> _Activity_:
Pull every line from the records that has the word "output" in it.

Electronic design files:

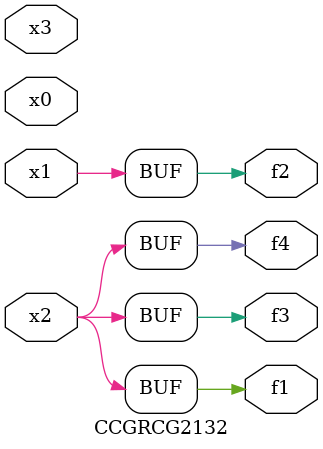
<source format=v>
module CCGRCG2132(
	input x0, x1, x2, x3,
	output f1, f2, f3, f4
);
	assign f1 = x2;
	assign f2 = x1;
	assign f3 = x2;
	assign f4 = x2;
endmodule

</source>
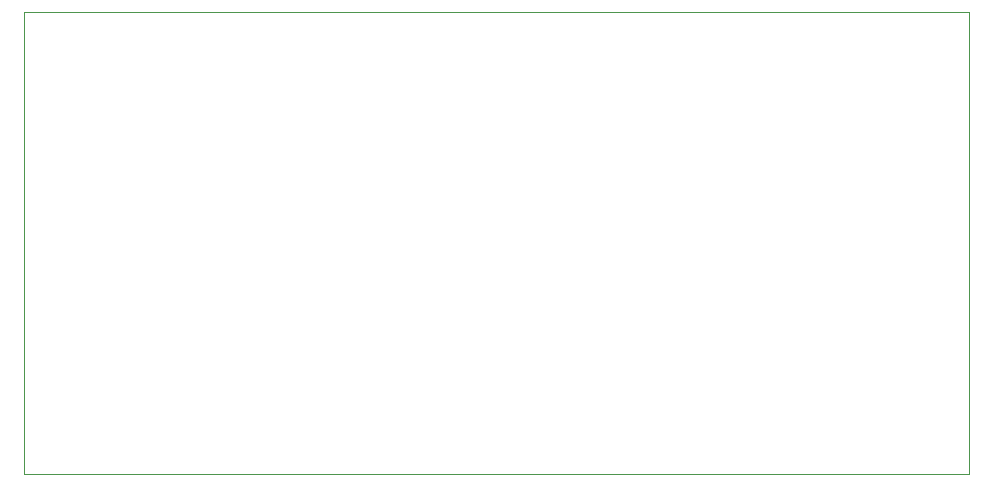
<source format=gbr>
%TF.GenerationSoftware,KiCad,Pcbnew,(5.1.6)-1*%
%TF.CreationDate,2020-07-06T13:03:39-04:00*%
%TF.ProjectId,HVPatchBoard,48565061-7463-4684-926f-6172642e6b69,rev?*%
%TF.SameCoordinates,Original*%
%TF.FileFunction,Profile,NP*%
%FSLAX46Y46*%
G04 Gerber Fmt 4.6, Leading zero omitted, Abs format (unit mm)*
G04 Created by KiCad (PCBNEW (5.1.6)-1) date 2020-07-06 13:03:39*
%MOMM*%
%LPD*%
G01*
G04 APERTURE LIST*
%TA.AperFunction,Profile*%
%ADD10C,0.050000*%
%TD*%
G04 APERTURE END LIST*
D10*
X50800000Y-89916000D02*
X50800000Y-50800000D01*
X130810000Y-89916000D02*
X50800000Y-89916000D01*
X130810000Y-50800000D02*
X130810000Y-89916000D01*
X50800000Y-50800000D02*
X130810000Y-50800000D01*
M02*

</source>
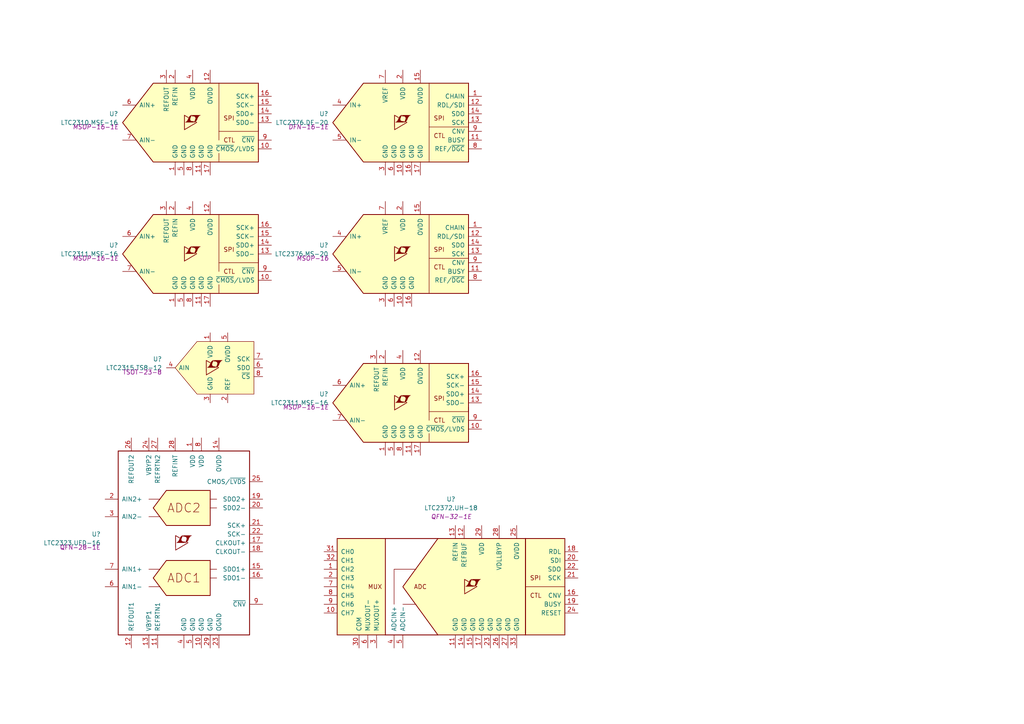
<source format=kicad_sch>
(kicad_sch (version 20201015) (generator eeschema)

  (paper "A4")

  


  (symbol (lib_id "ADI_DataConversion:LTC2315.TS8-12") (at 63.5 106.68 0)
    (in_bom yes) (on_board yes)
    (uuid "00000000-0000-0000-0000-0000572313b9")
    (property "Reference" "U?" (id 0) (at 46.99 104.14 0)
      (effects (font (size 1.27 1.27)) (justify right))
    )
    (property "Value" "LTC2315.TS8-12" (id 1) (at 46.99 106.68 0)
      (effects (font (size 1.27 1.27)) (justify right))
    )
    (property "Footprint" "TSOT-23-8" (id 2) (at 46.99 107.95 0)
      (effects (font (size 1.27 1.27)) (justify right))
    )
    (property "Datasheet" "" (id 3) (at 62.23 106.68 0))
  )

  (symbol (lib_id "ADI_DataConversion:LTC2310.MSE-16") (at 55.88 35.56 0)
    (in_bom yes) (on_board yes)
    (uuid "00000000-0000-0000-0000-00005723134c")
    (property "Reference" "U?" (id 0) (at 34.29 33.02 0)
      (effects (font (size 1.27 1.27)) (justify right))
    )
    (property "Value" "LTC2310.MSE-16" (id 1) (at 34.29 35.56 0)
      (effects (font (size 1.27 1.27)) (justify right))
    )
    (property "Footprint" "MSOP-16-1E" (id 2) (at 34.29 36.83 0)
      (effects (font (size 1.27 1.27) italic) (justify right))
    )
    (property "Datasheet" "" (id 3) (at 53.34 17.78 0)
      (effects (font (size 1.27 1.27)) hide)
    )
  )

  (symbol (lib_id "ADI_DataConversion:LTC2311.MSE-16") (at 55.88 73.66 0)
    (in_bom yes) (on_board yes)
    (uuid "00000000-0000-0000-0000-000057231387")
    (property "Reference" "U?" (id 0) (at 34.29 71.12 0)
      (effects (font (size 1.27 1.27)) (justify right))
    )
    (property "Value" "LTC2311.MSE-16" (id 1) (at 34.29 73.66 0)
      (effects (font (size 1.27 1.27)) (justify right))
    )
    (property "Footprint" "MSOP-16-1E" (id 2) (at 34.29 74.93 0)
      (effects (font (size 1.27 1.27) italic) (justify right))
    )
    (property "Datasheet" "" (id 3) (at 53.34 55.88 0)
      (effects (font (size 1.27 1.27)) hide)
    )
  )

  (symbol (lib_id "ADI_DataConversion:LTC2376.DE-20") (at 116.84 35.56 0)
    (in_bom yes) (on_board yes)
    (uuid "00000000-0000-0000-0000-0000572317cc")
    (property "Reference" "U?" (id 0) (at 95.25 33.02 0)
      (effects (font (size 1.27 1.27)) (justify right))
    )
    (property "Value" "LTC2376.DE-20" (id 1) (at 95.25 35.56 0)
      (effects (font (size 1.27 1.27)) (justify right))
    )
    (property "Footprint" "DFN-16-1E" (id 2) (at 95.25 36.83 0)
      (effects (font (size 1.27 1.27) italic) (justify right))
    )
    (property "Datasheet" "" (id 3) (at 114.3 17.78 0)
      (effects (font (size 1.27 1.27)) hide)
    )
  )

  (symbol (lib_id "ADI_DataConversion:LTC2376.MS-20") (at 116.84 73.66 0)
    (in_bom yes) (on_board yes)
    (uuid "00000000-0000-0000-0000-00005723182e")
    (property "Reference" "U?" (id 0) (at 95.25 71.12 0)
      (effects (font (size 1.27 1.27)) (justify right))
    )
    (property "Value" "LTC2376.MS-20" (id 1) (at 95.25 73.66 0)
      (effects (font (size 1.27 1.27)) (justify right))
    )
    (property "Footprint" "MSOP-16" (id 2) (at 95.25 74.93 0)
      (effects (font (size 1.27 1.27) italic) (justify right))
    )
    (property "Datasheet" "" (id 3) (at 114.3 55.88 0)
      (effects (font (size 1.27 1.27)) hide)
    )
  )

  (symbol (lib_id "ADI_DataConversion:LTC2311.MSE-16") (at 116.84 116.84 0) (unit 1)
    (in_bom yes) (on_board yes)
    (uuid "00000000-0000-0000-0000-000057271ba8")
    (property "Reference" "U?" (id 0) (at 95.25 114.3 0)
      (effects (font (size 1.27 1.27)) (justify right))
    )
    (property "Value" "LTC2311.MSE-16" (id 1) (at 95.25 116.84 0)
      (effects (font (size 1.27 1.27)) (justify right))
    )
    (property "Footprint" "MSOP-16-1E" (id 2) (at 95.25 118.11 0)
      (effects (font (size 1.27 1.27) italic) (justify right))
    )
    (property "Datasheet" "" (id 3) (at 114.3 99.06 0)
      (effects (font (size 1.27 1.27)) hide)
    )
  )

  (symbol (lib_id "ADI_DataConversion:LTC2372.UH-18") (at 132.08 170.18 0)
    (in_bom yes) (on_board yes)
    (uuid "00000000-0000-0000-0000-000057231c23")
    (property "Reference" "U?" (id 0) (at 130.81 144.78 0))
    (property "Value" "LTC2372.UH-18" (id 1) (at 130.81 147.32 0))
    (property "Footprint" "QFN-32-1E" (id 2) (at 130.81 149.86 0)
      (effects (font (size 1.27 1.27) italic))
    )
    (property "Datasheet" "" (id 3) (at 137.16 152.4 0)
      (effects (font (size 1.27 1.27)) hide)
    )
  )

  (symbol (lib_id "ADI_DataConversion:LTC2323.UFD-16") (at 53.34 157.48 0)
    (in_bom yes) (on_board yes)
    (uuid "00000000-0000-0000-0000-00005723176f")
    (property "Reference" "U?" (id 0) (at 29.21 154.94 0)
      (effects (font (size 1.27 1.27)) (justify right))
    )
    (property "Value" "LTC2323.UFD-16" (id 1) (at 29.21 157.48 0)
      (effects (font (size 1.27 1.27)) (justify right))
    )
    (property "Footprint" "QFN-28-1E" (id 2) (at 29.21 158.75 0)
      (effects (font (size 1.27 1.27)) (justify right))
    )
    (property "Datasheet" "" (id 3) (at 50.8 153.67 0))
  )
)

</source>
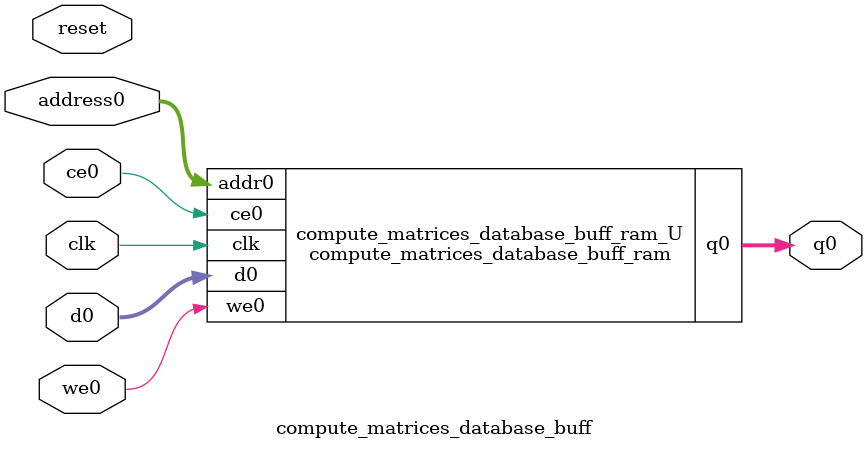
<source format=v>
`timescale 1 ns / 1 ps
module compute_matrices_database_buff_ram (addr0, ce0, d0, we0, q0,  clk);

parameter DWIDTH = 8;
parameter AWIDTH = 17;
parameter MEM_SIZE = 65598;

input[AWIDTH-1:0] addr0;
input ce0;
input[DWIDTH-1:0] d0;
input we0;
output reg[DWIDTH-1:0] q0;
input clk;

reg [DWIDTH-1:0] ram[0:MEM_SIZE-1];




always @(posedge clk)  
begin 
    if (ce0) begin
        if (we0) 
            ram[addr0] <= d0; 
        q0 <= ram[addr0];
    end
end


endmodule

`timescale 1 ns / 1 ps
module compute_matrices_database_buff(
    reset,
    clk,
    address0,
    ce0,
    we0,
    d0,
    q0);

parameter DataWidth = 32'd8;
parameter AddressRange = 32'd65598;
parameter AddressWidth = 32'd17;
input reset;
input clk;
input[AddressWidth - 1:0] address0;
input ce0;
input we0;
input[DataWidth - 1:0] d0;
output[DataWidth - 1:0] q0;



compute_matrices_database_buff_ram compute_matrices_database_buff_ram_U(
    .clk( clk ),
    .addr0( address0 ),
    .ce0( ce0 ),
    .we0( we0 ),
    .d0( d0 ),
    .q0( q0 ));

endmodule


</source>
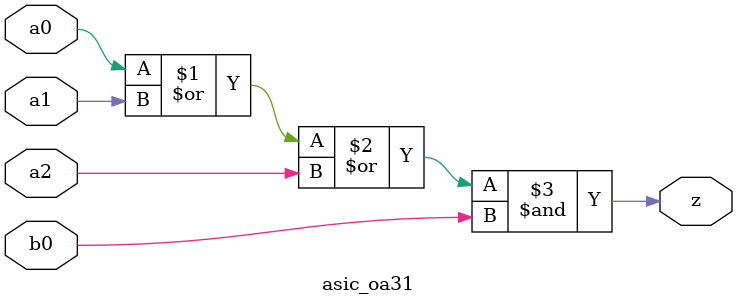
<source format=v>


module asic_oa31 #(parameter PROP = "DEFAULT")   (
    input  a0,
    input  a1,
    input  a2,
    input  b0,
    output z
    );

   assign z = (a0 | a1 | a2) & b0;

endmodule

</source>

> _Answer space_:
	output f1, f2, f3, f4
output reg[DWIDTH-1:0] q0;
output[DataWidth - 1:0] q0;
    output z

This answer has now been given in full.